Stuff, in other words, that is entirely meaningless in any real-world fashion but is fun for me to play with in my head. While I wouldn’t mind more detail, WordPress does a decent job of giving me my site statistics in a nicely visual, manipulable way and I spend more time than I probably should each day staring at my stats.

Way more time, if I’m being honest.  Way, way more time.

I said I was a nerd; shuddup.

That said, looky here:

Screen Shot 2013-12-29 at 10.21.33 AMAnybody with a WordPress blog reading this has seen this map already; it’s how WordPress shows you where your traffic is coming from.  I’m fascinated by this, and days where I get a new country (six hits from Guernsey today!  Finally picked up Thailand yesterday!) never fail to give me a little thrill in my jibbly parts.  WordPress is kinda weird about how they determine what is a country or not.  For example, I have no hits from China, which does not surprise me given China’s policy on censoring the internet.  I do, however, have a number of hits from Taiwan and Hong Kong, which are both part of China, so apparently WordPress is distinguishing the mainland from former territories, or something; I’m not sure.   Similarly, to use today’s example, from looking at Wikipedia I get the impression that no one from Guernsey would assert that Guernsey is its own country– yet there it is in my “countries” list.
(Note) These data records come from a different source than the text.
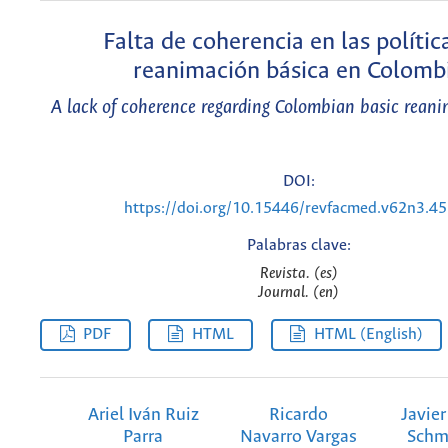
Falta de coherencia en las polític
reanimación básica en Colomb
A lack of coherence regarding Colombian basic reani
DOI:
https://doi.org/10.15446/revfacmed.v62n3.4
Palabras clave:
Revista. (es)
Journal. (en)
PDF
HTML
HTML (English)
Ariel Iván Ruiz
Ricardo
Javier
Parra
Navarro Vargas
Schm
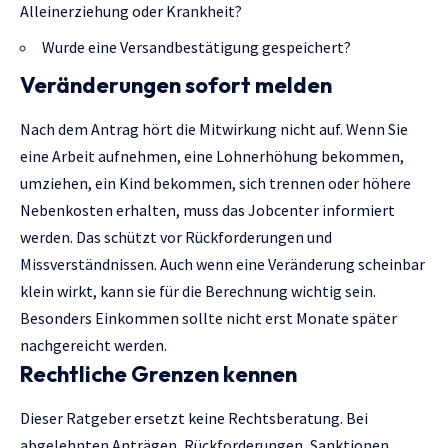
Alleinerziehung oder Krankheit?
Wurde eine Versandbestätigung gespeichert?
Veränderungen sofort melden
Nach dem Antrag hört die Mitwirkung nicht auf. Wenn Sie
eine Arbeit aufnehmen, eine Lohnerhöhung bekommen,
umziehen, ein Kind bekommen, sich trennen oder höhere
Nebenkosten erhalten, muss das Jobcenter informiert
werden. Das schützt vor Rückforderungen und
Missverständnissen. Auch wenn eine Veränderung scheinbar
klein wirkt, kann sie für die Berechnung wichtig sein.
Besonders Einkommen sollte nicht erst Monate später
nachgereicht werden.
Rechtliche Grenzen kennen
Dieser Ratgeber ersetzt keine Rechtsberatung. Bei
abgelehnten Anträgen, Rückforderungen, Sanktionen,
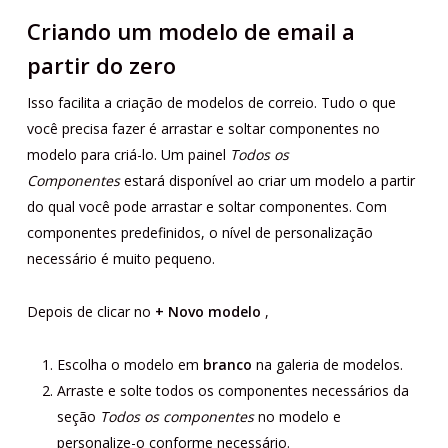
Criando um modelo de email a
partir do zero
Isso facilita a criação de modelos de correio. Tudo o que
você precisa fazer é arrastar e soltar componentes no
modelo para criá-lo. Um painel
Todos os
Componentes
estará disponível ao criar um modelo a partir
do qual você pode arrastar e soltar componentes. Com
componentes predefinidos, o nível de personalização
necessário é muito pequeno.
Depois de clicar no
+ Novo modelo
,
Escolha o modelo em
branco
na galeria de modelos.
Arraste e solte todos os componentes necessários da
seção
Todos os componentes
no modelo e
personalize-o conforme necessário.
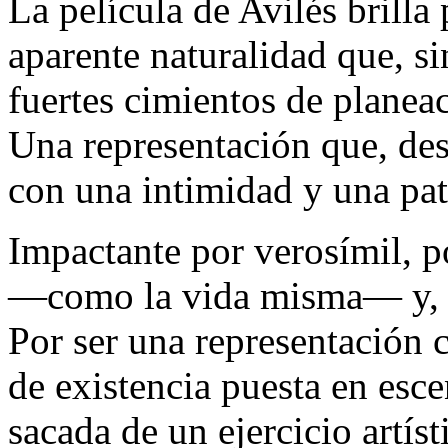
La película de Avilés brilla
aparente naturalidad que, s
fuertes cimientos de planea
Una representación que, desd
con una intimidad y una pat
Impactante por verosímil, po
—como la vida misma— y, a
Por ser una representación 
de existencia puesta en esc
sacada de un ejercicio artíst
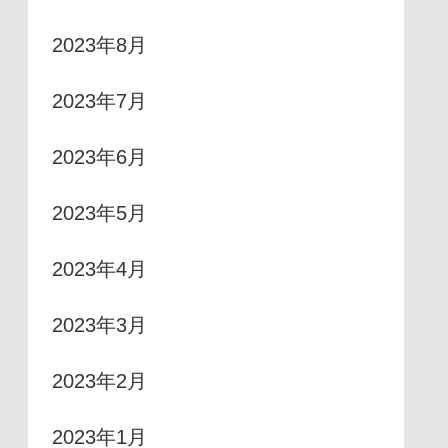
2023年8月
2023年7月
2023年6月
2023年5月
2023年4月
2023年3月
2023年2月
2023年1月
Some interesting (to me) facts about my traffic:

  • The biggest countries are entirely unsurprising: the United States, followed by the other three English-speaking democracies:  the UK, Canada, and Australia.  Fourth and fifth place are Norway and Switzerland.
  • I have no traffic whatsoever from anywhere in Central America.  Not one damn country.
  • Most of Europe is represented except for some bits of Eastern Europe, mostly former Soviet republics and, annoyingly, Finland.  I don’t know why not having a hit from Finland annoys me except for the fact that Sweden and Norway are so well represented.  I know Finland was Soviet-dominated to a degree that Norway and Sweden never were, and all of the rest of the European countries I’m missing are former Soviet Union or at least Soviet bloc countries; that might have something to do with it but I’m not sure what.
  • Way more African countries are represented than I might have expected:  Sudan, for instance, which is probably the single most surprising country I’ve gotten traffic from.  Ethiopia, also.
  • Macedonia shows up as “Macedonia, the Former Yugoslav Republic.”  Its official name according to the UN is “The Former Yugoslav Republic of Macedonia.”  I’m sure that there’s some history behind that that I’m currently ignorant of (mental note: research) but it seems rrrreeeallly weird.  That said I may start a movement to rename the US as The Former British and French and Spanish Colony and Before That Indigenous Peoples-Occupied Land of the United States of America.  Sounds more fun that way.
  • I really want someone from Greenland to visit my blog, because Greenland is so damn big.  🙂

One thing that all this has brought to mind is that my geography isn’t what it used to be.  I had a teacher in seventh grade who insisted that every kid who passed his class memorize the globe.  Which I did, happily.  The problem is that that means my geography froze in about 1988– and the Soviet Union didn’t fall apart until 1991.  My Eastern Europe and Asia geography is therefore not nearly as good as I want it to be.

Don’t get me wrong:  the classical stereotype of Americans ignorant about geography is that they “can’t find XXX on a map.”  So long as we’re talking about countries, at least, there’s no place on Earth I can’t find on a map within a few seconds, and I suspect I’d do pretty damn well with capitals and major cities even if I hadn’t heard of them beforehand; I know enough about what languages sound like to be able to pin most places down to a region quickly and after that it won’t take long.  What I’m talking about is handing me a blank map and asking me to fill it in.  I’m not as good at that as I want to be, and I’ve been reminded of it enough lately (Slovenia!  Latvia!  Which ones are those, again?) that I need to fix it.